This week's best of MomsTeam.com, a website devoted to health and safety issues in kids sports.

  • NOCSAE recently announced that modification of helmets with third-party after-market add-ons, absent re-testing and re-certification as configured, renders the certification void. That might be necessary to protect the integrity of its helmet standard, but some experts are concerned it will come at the cost of depriving athletes of cutting-edge concussion safety products. MomsTeam's Brooke de Lench explored all sides of the controversial ruling.
  • In her role as a youth sports safety advocate, de Lench writes that the NOCSAE ruling voiding the certification for sensor-equipped helmets could not have come at a worse time, just as football -- from the youth level to the NFL -- is gearing up for the 2013 season. If not reversed or modified, de Lench fears it will have harsh consequences for sensor manufacturers, player safety issues and consumer choices.
  • One of the most important steps that a school or independent sports program can take to protect athletes playing contact (e.g. football, lacrosse, hockey) and collision sports (e.g. soccer, basketball) is to hold a concussion safety meeting before every sports season. While nearly every state requires that parents and players receive some basic concussion safety information as a condition to participation, more education than can fit onto an 8½-by-11 sheet of paper is needed. With football beginning, here's what a concussion safety meeting should cover and who should, in the ideal world, make presentations.
  • In the first of a series of short concussion education videos, Dr. William P. Meehan III, Director of the Sports Concussion Clinic and the Micheli Center for Sports Injury Prevention in the Division of Sports Medicine at Boston Children's Hospital, discusses three ways for an athlete to reduce the risk of concussion: cervical neck strengthening, playing with their head up and being in good general physical condition.

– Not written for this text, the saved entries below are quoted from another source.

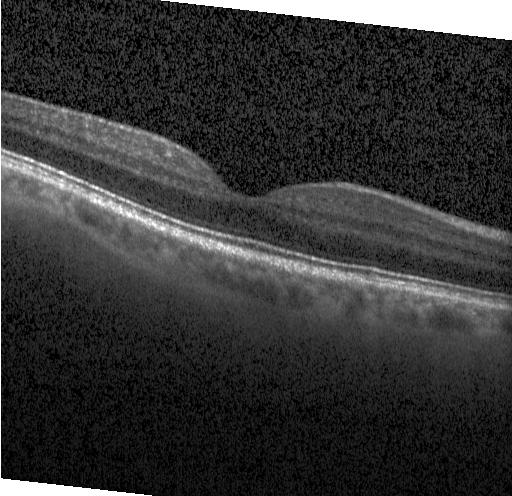 Fovea-centered, optical coherence tomography scan, SD-OCT
Impression: no CNV, no DME, and no drusen.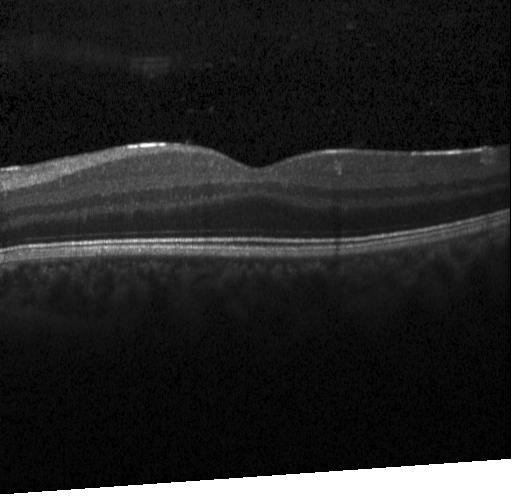

Optical coherence tomography B-scan, spectral-domain OCT. The scan shows no CNV, DME, or drusen.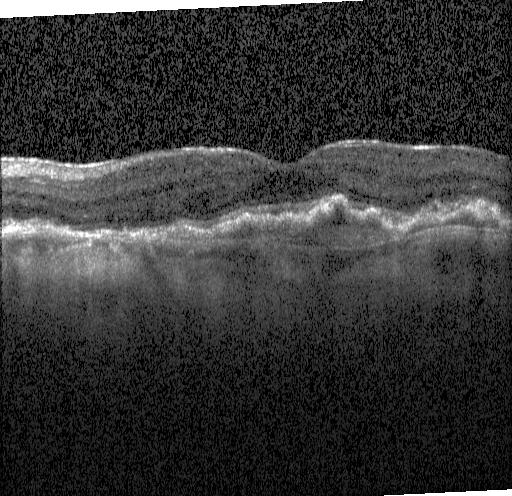 Retinal OCT B-scan; through the macula — Finding: CNV.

  • Gone are the days when cheerleaders at high school football games stood on the sidelines and, well, cheered, Meehan said. Cheerleaders perform stunts and aerial acrobatics that expose them to a risk of concussion. As Meehan explained in this new video, cheerleaders, unlike those in many other sports, are at greater risk of concussions during practice. As for athletes in other sports with a high risk of concussion, he recommended that athletes engaged in competitive cheer undergo baseline neurocognitive testing every year.